Un incendie dévastateur dans la forêt de Fontainebleau
L'incendie qui a ravagé la forêt de Fontainebleau du 17 au 19 août 2022 a détruit environ 500 hectares de forêt. Cet événement a relancé le débat sur le profil des pyromanes. Le Dr. Jean-Pierre Bouchard, psychiatre spécialisé dans la criminalité, apporte un éclairage sur les motivations de ces incendiaires.
Les différents types de pyromanes
Selon le Dr. Bouchard, il existe plusieurs catégories de pyromanes. Le premier type est le pyromane "compulsif", qui agit sous l'impulsion d'une pulsion irrépressible. Il s'agit souvent de personnes souffrant de troubles psychiatriques, comme la schizophrénie ou la paranoïa. Le deuxième type est le pyromane "vengeur", qui met le feu pour se venger d'une personne ou d'une institution. Enfin, le troisième type est le pyromane "lucratif", qui allume des incendies pour toucher des primes d'assurance ou pour détourner l'attention.

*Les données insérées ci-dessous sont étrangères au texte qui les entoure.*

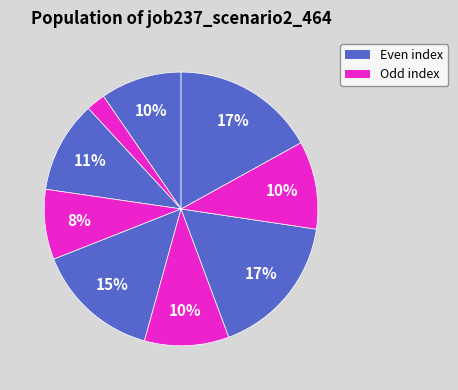

Count the number of slices in the pie.

9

Dans le cas de l'incendie de Fontainebleau, les enquêteurs privilégient la piste criminelle. Le parquet de Melun a ouvert une enquête pour "destruction par incendie". Le Dr. Bouchard souligne que les pyromanes sont souvent des hommes jeunes, âgés de 15 à 30 ans, et qu'ils agissent généralement seuls.
Les motivations profondes des incendiaires
Le psychiatre explique que les pyromanes éprouvent un sentiment de puissance et de contrôle en allumant un feu. "Ils cherchent à provoquer une réaction, à attirer l'attention sur eux", déclare-t-il. "Certains ont un besoin de reconnaissance, d'autres une fascination pour les flammes."

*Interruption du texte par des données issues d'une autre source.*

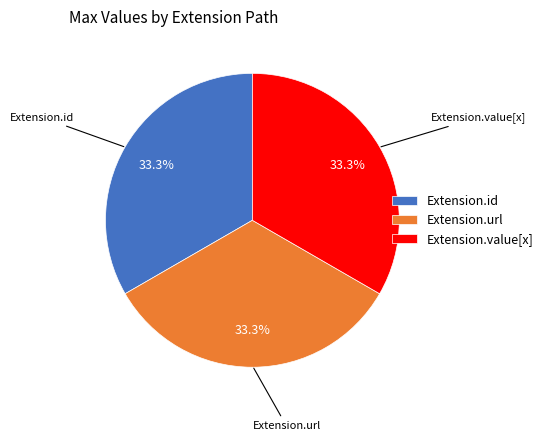

Is there a majority slice in this chart?

No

Le Dr. Bouchard insiste sur le fait que la pyromanie est une maladie mentale reconnue par la classification internationale des maladies. "C'est un trouble du contrôle des impulsions, au même titre que la kleptomanie ou le jeu pathologique", précise-t-il. "Ces personnes ont besoin d'un suivi psychiatrique."
Un phénomène en hausse ?
Selon les statistiques, le nombre d'incendies volontaires en France est en augmentation. En 2021, environ 10 000 incendies ont été classés comme volontaires, soit une hausse de 15 % par rapport à 2020. Les forêts sont particulièrement touchées, avec des conséquences désastreuses pour l'environnement.
Le Dr. Bouchard appelle à une meilleure prévention et à un dépistage précoce des troubles psychiatriques. "Il faut former les pompiers et les gendarmes à repérer les signes de pyromanie", conclut-il.